Pour la réforme de l'article 375 du Code civil et un contrôle national des placements abusifs
Texte législatif
Pour la réforme de l'article 375 du Code civil et un contrôle national des placements abusifs
Mesdames, Messieurs les Sénateurs, membres du Sénat,
En France, de trop nombreuses familles se trouvent brisées et de nombreux enfants souffrent de la brutalité de mesures de placement parfois prononcées à tort ou de manière disproportionnée.
L'article 375 du Code civil dispose actuellement :
« Si la santé, la sécurité ou la moralité d'un mineur non émancipé sont en danger, ou si les conditions de son éducation ou de son développement physique, affectif, intellectuel et social sont gravement compromises, des mesures d'assistance éducative peuvent être ordonnées par justice à la requête des père et mère, de l'un d'eux, de la personne ou du service à qui l'enfant a été confié ou du tutelle, ou du ministère public. Dans les cas où le ministère public a été avisé par le président du conseil départemental, il s'assure que la situation du mineur entre dans le champ d'application de l'article L. 226-4 du code de l'action sociale et des familles. Le juge peut se saisir d'office à titre exceptionnel. »
Malgré son cadre, la formulation actuelle laisse une marge d'interprétation trop large quant aux notions de « danger » et de « moralité », ou encore sur la manière d'évaluer si les conditions de développement sont compromises. Cette brièveté et cette subjectivité favorisent des dérives sur le terrain, conduisant à des placements abusifs là où un soutien ou des alternatives moins intrusives devraient primer.
Ce problème est particulièrement critique pour les très jeunes enfants et les nourrissons placés dès le plus jeune âge. En raison d'un manque criant de visites régulières et rapprochées avec leurs parents biologiques, ces tout-petits finissent par assimiler la famille d'accueil à leurs propres parents, ce qui détruit irrémédiablement le lien d'origine.
De plus, le recueil, la vérification et la pondération de la parole de l'enfant manquent cruellement de garanties procédurales strictes et univoques. Trop souvent, l'éloignement familial engendre des traumatismes profonds et durables pour les mineurs, altérant durablement leur équilibre affectif et psychologique. Ces décisions, lorsqu'elles sont injustifiées, gâchent irrémédiablement des vies entières.
Demandes formulées auprès du Sénat :
Nous demandons solennellement à la Haute Assemblée de se saisir de cette urgence sociétale et de porter une réforme en profondeur ainsi qu'un plan de contrôle national afin de :
Mener une enquête dossier par dossier dans tous les départements français pour évaluer et vérifier si l'ensemble des mesures de placement actuelles sont réellement justifiées.

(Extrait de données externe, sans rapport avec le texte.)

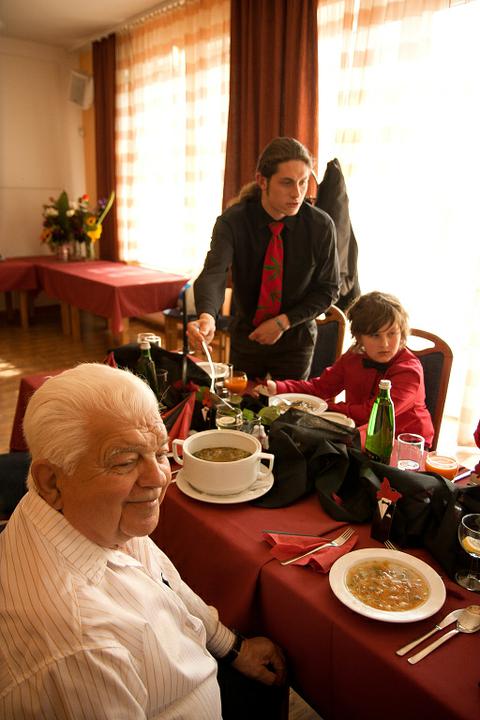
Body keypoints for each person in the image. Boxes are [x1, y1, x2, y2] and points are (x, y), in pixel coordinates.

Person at [0, 364, 286, 719]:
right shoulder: (81, 646)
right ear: (52, 482)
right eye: (124, 462)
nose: (158, 478)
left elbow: (164, 584)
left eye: (161, 453)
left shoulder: (90, 516)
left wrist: (232, 647)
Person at [188, 136, 340, 380]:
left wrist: (282, 323)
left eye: (303, 182)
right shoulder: (233, 221)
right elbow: (214, 273)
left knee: (287, 404)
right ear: (262, 180)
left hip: (296, 337)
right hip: (247, 335)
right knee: (241, 401)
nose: (297, 193)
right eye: (287, 183)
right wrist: (207, 316)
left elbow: (329, 289)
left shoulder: (320, 226)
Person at [256, 291, 434, 447]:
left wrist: (324, 407)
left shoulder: (408, 371)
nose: (385, 344)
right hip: (358, 433)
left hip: (405, 444)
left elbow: (373, 414)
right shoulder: (354, 356)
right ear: (359, 337)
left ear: (401, 332)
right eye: (375, 335)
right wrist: (278, 387)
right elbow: (321, 388)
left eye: (392, 333)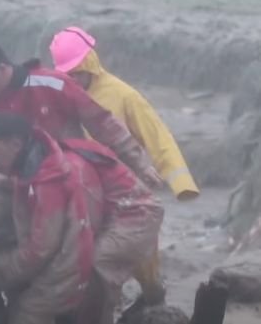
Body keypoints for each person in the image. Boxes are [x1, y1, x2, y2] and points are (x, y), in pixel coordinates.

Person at [50, 26, 194, 308]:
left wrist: (180, 181)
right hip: (82, 188)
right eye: (68, 75)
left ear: (90, 63)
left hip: (126, 186)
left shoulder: (123, 95)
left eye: (77, 73)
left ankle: (153, 292)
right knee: (87, 253)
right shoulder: (59, 96)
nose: (74, 80)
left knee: (142, 250)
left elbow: (157, 134)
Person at [0, 113, 103, 324]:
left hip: (67, 268)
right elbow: (20, 184)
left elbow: (40, 249)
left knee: (24, 312)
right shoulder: (39, 161)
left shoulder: (47, 180)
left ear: (16, 144)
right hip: (70, 256)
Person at [0, 41, 161, 188]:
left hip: (69, 178)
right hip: (14, 187)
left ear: (2, 70)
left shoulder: (55, 84)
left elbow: (102, 123)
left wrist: (140, 164)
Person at [57, 138, 164, 324]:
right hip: (120, 209)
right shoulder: (67, 155)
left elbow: (84, 226)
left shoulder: (71, 166)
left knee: (94, 271)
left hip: (135, 211)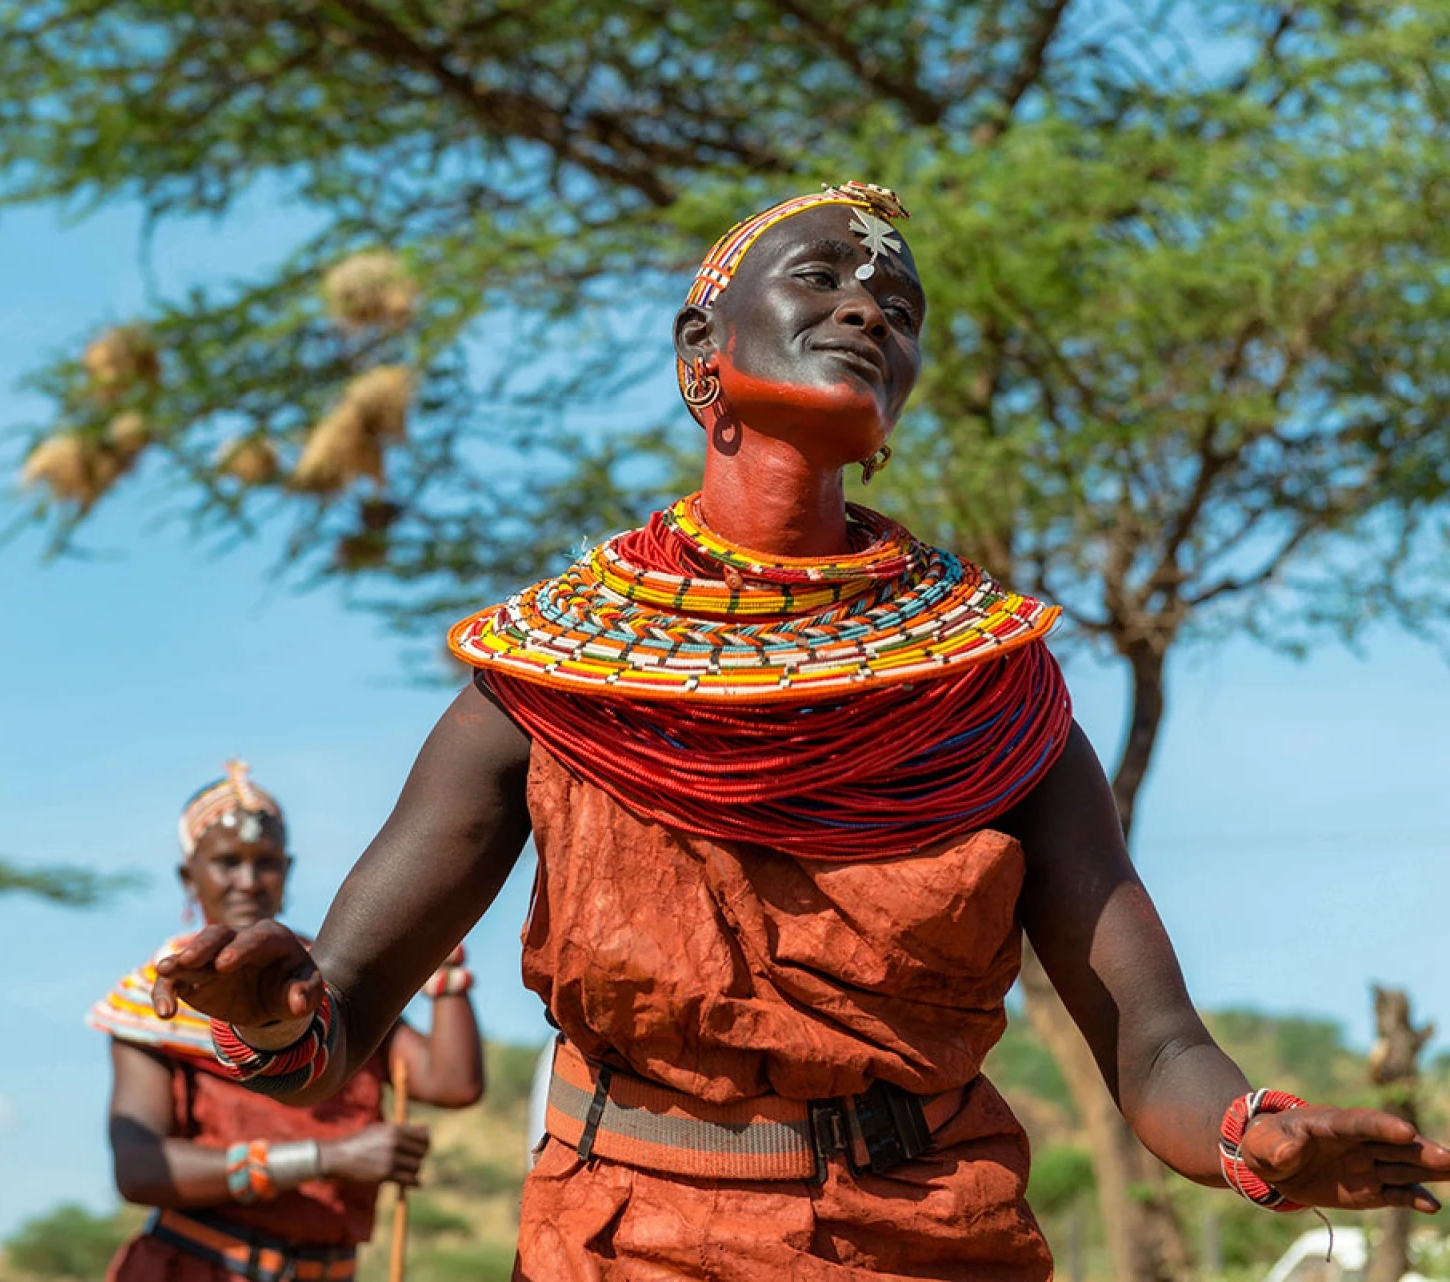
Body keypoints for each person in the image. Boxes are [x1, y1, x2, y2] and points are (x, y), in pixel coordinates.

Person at [150, 187, 1450, 1278]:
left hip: (930, 1240)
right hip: (624, 1241)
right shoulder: (553, 679)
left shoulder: (993, 693)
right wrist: (269, 1015)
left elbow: (1152, 1040)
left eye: (900, 304)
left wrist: (1244, 1128)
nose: (867, 306)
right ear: (698, 349)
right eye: (822, 276)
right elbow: (336, 1030)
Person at [91, 761, 483, 1281]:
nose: (248, 882)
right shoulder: (156, 994)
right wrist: (326, 1158)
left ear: (288, 871)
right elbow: (140, 1171)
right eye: (227, 863)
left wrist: (440, 944)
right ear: (190, 878)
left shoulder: (327, 979)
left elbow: (450, 1082)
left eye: (266, 863)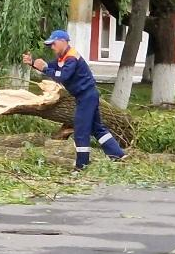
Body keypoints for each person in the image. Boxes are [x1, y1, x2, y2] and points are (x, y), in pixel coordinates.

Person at [22, 29, 125, 169]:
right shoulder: (64, 58)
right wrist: (33, 63)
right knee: (97, 128)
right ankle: (117, 155)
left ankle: (82, 165)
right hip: (88, 95)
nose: (52, 47)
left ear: (63, 42)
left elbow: (62, 76)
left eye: (54, 44)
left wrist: (45, 69)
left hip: (86, 96)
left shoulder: (71, 58)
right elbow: (53, 66)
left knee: (81, 130)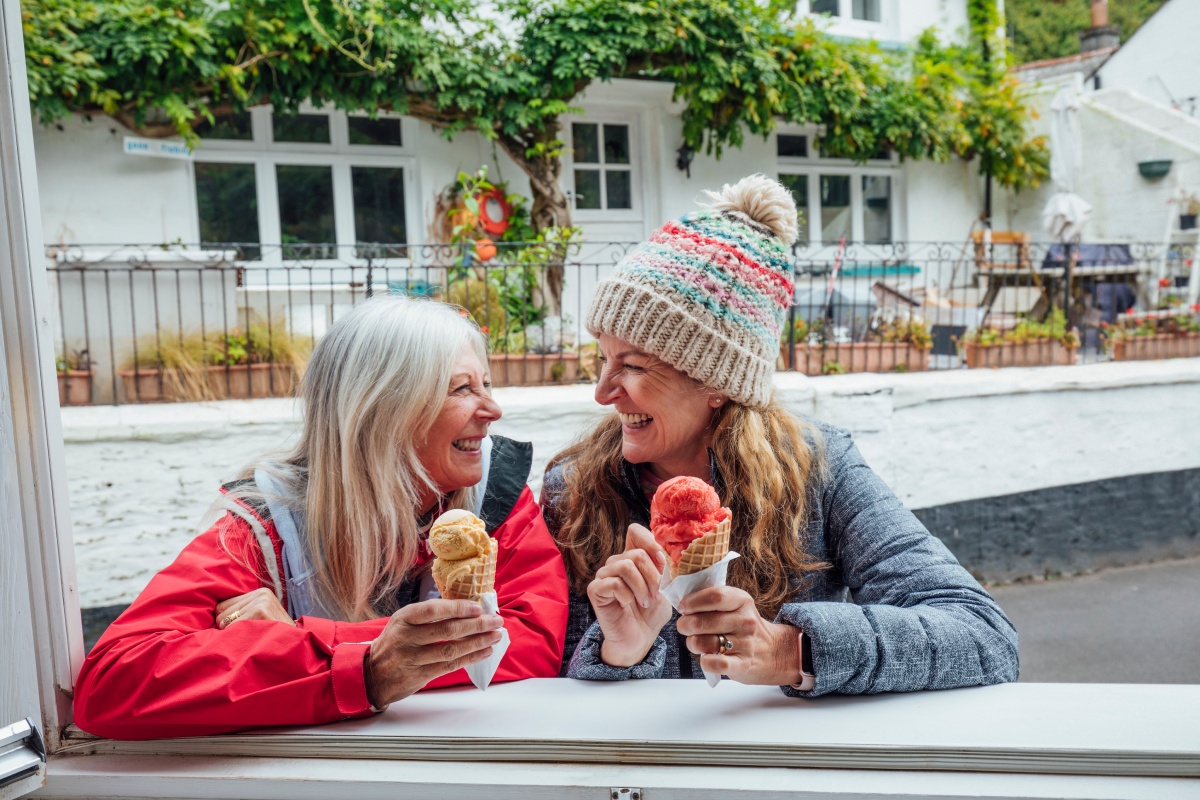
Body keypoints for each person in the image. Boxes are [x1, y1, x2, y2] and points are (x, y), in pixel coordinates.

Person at [542, 175, 1018, 694]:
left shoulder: (818, 469)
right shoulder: (574, 487)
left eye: (633, 366)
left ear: (716, 383)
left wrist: (792, 649)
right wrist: (618, 653)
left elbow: (983, 636)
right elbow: (544, 684)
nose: (603, 392)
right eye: (604, 359)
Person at [75, 296, 569, 739]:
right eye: (461, 388)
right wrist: (365, 671)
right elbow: (113, 682)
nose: (493, 409)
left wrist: (300, 638)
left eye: (486, 384)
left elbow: (533, 639)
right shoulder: (267, 525)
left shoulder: (493, 495)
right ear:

Restituer immédiatement les enfants à leurs parents lorsque l'enquête démontre que le placement n'est pas fondé ni justifié.
Garantir aux parents le droit de se retourner en justice et d'engager des procédures de responsabilité contre les magistrats et les services concernés en cas de décisions abusives ayant brisé des vies familiales.
Préciser et encadrer strictement les notions de danger et d'atteinte à la moralité ou au développement dans l'article 375 du Code civil pour qu'elles reposent sur des critères factuels, tangibles et avérés, excluant toute interprétation subjective.
Garantir des droits de visite larges, réguliers et maintenus pour les nourrissons et jeunes enfants placés afin d'éviter la rupture d'attachement et la confusion d'identification parentale avec la famille d'accueil.
Renforcer et clarifier l'encadrement juridique de la parole de l'enfant, en garantissant qu'elle soit recueillie selon des protocoles rigoureux, neutres et contradictoires, à l'abri de toute influence ou manipulation contextuelle.
Affirmer le principe absolu de subsidiarité du placement, en imposant par la loi que toute mesure d'éloignement ne soit prononcée qu'en tout dernier recours, lorsque toutes les mesures d'accompagnement à domicile ont véritablement échoué.